Short problem 1
List each film the movie review mentions by title, giving each film only once.

Document segment

_ _ _

Radical chic goes to the movies
Sep 29 2008
When it comes to movies with a radical political bent, all the talk
for months has focused on Steven Soderbergh's "Che," which has been
getting a rocky reception on the festival circuit for its somewhat
gauzy-eyed portrayal of Che Guevera and his role in the origins of
the Cuban revolution. Now it's time for the German version of "Che,"
which arrived in L.A. on Friday night with the premiere of "The
Baader-Meinhof Complex," a new Uli Edel-directed film about the
infamous West German terrorist group that emerged out of the student
protest movement in the late 1960s. The film has sparked passionate
debate in Germany, where it just opened last week.
Although it doesn't have a U.S. distributor, "Baader Meinhof" will
surely be getting more attention here in the coming months as
Germany's submission for this year's Academy Awards. My colleague
Mark Olsen, who was at the film's first American screening Friday
night at the Aero Theatre, says the film pulls no punches. But is it
a cold-eyed portrait of urban guerillas? Or just another example of
Hollywood radical chic? Here's his report:
"The Baader-Meinhof Complex" is directed by Uli Edel and produced and
adapted by Bernd Eichinger from the book by Stefan Aust. (Edel and
Eichinger previously collaborated on "Christine F." and "Last Exit to
Brooklyn.") Here, they take on the complete tale of the
Baader-Meinhof Group, the collection of middle-class intellectuals
who took up armed, violent resistance to what they saw as the
imperialist tyranny of the West German government as the good-vibes
idealism of the 1960s gave way to the extended bum-trip of the 1970s.
During their campaign of kidnappings, bombings and bank robberies,
the group attained a certain countercultural cache and outlaw cool
though, ultimately much of their leadership would die by suicide
while in prison.
The film is imperfect, compelling, meticulous, draining, unnerving
and more than a little thrilling. The filmmakers have accomplished
the remarkable feat of capturing the gang's glamorous sex appeal --
such details as the way a thigh pokes out of a mini-skirt while
leaping over the counter during a bank robbery or the importance of
just the right sunglasses -- while also getting at their failure and
futility. In portraying a full 10 years of events, with complicated
comings and goings and fast-changing times, the film suffers under
the weight of its own ambitions, at times a prisoner to its own
attention to historical accuracy.

_ _ _

Excerpted records
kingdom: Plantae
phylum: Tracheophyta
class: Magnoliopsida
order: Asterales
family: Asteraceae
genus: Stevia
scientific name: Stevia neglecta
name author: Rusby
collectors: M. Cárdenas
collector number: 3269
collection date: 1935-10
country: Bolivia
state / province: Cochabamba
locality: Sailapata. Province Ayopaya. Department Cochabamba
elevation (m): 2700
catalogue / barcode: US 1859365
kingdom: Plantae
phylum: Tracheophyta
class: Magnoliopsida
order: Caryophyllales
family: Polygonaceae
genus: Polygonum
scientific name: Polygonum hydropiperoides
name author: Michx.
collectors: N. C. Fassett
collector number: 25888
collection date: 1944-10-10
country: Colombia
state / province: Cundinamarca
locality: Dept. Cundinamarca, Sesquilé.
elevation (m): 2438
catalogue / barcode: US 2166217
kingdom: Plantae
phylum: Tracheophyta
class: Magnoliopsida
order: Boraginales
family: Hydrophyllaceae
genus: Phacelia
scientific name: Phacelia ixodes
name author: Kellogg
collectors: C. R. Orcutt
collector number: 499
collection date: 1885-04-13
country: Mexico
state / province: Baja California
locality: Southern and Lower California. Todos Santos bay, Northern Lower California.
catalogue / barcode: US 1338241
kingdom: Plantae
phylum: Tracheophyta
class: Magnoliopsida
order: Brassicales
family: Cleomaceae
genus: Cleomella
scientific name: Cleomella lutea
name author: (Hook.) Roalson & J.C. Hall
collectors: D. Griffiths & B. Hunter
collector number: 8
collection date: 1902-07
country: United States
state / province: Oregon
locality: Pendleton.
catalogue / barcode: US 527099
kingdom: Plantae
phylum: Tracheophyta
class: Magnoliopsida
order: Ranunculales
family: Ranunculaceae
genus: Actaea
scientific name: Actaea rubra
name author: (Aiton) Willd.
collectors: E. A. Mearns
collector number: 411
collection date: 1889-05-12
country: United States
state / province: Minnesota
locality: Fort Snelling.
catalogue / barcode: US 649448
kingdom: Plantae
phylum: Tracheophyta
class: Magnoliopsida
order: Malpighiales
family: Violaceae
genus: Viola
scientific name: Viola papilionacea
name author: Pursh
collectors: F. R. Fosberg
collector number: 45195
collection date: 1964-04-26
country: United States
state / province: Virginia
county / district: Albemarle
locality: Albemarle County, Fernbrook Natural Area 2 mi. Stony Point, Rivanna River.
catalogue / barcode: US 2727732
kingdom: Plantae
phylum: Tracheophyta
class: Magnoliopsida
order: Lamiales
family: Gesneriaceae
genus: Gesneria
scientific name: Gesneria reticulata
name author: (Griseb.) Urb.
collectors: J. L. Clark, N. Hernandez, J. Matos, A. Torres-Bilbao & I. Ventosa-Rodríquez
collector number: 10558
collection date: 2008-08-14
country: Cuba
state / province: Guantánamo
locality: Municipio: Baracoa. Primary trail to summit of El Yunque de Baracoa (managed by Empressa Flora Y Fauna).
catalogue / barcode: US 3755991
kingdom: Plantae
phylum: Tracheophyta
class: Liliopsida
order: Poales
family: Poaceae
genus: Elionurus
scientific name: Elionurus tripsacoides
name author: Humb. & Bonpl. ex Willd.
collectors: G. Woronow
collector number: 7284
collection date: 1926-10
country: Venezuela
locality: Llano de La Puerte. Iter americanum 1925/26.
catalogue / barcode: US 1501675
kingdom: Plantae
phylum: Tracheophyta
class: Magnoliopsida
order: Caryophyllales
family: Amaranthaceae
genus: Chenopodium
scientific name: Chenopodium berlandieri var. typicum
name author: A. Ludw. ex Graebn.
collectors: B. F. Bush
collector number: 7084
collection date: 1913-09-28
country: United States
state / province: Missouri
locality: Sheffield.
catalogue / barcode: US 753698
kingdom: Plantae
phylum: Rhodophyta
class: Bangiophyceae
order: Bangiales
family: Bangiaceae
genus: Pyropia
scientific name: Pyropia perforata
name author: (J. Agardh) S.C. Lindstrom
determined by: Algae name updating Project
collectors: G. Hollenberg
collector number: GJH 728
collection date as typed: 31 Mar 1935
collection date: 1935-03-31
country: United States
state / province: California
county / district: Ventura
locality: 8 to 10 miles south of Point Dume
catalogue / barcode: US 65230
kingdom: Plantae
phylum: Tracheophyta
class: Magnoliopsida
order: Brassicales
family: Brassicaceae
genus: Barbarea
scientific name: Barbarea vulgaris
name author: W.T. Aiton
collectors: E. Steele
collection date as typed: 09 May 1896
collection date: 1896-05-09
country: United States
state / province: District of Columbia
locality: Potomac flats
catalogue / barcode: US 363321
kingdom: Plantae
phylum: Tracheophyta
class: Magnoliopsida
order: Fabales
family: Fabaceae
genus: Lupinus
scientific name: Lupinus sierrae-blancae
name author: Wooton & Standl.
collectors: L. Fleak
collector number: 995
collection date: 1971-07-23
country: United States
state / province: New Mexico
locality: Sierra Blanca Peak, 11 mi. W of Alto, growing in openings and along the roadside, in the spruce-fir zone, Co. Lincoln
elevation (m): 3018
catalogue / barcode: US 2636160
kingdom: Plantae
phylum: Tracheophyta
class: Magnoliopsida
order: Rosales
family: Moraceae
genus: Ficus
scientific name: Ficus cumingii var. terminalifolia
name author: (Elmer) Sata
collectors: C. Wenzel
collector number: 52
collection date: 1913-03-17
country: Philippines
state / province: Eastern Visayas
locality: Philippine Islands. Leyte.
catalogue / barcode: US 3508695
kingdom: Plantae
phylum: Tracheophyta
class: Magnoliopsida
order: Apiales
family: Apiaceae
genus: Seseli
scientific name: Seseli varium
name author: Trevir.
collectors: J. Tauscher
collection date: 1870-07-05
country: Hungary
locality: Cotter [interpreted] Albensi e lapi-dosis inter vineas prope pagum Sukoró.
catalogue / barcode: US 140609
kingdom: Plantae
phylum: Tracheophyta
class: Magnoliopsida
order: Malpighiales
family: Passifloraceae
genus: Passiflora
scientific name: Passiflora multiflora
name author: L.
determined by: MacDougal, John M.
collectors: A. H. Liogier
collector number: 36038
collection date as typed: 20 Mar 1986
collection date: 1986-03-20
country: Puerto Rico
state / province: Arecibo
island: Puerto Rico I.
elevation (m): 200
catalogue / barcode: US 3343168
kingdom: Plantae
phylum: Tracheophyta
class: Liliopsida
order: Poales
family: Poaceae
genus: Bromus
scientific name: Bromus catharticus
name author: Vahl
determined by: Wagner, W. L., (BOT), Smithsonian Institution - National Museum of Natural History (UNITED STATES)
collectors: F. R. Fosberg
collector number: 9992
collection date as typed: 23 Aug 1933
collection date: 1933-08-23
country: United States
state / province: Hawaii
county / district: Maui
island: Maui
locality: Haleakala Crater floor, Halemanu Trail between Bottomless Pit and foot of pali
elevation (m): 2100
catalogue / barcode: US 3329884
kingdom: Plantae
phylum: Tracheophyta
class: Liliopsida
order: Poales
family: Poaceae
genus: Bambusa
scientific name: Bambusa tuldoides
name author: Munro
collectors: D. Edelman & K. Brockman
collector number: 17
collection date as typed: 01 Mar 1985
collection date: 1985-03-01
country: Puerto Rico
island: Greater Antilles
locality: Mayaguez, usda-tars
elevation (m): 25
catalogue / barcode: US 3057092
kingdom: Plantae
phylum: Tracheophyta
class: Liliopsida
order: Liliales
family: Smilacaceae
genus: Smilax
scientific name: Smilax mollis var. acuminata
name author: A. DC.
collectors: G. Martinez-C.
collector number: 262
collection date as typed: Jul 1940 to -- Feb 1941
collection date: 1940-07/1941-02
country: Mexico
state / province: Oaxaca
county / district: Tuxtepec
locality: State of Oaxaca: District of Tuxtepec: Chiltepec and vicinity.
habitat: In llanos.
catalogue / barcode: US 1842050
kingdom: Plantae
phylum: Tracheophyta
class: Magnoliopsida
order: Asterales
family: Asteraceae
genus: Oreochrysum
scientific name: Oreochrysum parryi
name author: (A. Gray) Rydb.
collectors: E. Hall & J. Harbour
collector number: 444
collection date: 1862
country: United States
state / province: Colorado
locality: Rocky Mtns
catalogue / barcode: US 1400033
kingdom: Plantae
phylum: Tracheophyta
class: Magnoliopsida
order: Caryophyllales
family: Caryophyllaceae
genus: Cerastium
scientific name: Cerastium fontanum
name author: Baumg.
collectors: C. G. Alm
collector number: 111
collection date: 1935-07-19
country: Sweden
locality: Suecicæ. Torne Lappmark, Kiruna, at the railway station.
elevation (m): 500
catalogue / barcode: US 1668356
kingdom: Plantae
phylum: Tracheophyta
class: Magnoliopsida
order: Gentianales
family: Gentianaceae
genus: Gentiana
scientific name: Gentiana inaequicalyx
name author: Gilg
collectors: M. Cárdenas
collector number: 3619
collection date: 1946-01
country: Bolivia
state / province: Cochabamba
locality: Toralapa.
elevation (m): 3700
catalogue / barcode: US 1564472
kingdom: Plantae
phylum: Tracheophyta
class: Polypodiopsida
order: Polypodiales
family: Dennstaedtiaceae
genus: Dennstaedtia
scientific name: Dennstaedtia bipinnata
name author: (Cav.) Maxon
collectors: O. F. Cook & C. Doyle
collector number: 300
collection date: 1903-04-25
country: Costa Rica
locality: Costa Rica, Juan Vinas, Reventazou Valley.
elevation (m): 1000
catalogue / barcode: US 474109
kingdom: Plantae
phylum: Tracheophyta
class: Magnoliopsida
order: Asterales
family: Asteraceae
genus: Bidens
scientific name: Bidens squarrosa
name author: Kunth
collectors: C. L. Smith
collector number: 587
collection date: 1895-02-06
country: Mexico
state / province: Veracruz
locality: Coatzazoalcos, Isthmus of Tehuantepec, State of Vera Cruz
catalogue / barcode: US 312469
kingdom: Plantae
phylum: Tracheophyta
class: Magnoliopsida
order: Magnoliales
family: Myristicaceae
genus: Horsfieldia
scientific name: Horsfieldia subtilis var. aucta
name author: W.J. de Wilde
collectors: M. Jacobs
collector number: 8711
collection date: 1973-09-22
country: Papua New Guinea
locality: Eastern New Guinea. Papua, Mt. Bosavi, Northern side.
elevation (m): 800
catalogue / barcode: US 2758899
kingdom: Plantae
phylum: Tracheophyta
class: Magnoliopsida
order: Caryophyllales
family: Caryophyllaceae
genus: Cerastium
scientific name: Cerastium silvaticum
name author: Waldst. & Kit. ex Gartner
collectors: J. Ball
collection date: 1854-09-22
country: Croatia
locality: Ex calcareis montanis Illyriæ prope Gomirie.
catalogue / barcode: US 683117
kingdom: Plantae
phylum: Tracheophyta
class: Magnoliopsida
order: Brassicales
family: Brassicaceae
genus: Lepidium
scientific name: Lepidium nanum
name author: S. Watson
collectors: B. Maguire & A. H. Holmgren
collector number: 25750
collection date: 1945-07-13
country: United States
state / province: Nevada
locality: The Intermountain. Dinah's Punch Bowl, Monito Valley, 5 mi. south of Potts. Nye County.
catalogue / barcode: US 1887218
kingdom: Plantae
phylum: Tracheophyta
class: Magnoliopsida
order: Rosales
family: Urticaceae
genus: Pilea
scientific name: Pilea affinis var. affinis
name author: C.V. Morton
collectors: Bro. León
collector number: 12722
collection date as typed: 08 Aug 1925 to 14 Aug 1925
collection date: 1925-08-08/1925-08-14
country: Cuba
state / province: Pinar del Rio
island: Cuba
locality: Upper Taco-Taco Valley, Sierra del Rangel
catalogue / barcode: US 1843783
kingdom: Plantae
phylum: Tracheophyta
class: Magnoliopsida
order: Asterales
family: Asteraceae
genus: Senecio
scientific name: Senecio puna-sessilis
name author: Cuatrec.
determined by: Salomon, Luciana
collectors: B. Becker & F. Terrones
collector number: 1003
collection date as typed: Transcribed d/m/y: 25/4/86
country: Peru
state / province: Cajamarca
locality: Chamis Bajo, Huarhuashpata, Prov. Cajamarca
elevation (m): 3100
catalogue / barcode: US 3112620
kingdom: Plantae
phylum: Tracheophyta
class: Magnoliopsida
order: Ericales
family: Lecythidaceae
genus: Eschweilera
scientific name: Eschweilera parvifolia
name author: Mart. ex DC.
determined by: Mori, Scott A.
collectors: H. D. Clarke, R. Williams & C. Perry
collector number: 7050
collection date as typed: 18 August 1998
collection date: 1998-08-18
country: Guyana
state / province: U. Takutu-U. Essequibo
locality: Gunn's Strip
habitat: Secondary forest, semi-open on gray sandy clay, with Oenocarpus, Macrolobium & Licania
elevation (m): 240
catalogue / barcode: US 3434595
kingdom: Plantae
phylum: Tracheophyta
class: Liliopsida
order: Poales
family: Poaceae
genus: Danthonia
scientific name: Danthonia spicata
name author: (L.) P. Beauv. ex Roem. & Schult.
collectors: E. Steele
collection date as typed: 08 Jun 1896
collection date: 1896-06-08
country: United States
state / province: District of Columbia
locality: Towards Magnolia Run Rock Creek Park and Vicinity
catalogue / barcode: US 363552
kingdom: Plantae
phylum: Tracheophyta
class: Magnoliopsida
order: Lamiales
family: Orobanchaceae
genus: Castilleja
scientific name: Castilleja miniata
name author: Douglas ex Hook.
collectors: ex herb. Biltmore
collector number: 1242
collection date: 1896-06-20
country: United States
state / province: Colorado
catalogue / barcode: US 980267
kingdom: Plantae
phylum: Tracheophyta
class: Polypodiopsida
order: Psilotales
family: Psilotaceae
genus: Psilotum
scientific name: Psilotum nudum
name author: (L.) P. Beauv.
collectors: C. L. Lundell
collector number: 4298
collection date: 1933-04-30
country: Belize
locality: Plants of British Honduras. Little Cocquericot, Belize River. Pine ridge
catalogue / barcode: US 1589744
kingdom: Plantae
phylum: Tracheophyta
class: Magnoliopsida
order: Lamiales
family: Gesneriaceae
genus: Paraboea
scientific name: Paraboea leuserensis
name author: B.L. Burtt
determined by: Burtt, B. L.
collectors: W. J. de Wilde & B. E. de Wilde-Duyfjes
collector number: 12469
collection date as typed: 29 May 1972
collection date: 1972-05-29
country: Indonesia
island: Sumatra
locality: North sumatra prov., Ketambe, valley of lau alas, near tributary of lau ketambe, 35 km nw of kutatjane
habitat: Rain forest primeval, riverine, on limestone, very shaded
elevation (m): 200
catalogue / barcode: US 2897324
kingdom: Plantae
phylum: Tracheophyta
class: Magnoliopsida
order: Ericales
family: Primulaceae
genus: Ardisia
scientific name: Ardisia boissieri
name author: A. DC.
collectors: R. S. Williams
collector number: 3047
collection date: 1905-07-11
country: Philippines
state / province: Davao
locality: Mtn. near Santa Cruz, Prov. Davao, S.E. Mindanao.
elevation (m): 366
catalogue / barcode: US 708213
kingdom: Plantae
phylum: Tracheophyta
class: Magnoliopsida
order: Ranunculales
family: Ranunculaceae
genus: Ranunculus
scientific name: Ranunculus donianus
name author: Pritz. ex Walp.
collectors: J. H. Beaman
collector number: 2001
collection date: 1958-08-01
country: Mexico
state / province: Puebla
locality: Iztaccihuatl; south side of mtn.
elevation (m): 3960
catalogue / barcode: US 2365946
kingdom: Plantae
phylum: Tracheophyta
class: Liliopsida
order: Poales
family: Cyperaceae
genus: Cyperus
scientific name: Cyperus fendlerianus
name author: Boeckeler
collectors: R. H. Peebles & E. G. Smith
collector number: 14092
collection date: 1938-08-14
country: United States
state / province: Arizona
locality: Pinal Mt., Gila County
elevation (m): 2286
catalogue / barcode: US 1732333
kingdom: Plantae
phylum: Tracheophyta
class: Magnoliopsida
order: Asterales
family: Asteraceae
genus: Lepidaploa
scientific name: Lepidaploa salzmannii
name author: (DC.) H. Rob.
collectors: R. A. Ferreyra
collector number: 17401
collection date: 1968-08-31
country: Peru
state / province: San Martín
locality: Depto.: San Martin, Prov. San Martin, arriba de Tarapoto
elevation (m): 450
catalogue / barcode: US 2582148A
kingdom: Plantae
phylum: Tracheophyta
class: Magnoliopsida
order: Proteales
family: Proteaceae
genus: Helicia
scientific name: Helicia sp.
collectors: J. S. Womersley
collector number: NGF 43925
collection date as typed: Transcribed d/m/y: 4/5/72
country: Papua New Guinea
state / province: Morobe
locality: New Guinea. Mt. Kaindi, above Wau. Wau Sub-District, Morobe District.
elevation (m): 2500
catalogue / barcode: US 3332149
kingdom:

_ _ _

Short problem 2
Retype the records from the line with "catalogue / barcode: US 2897324" to the line with "state / province: Davao".

Worked solution 1
- Che
- The Baader-Meinhof Complex
- Christine F.
- Last Exit to Brooklyn

Worked solution 2
catalogue / barcode: US 2897324
kingdom: Plantae
phylum: Tracheophyta
class: Magnoliopsida
order: Ericales
family: Primulaceae
genus: Ardisia
scientific name: Ardisia boissieri
name author: A. DC.
collectors: R. S. Williams
collector number: 3047
collection date: 1905-07-11
country: Philippines
state / province: Davao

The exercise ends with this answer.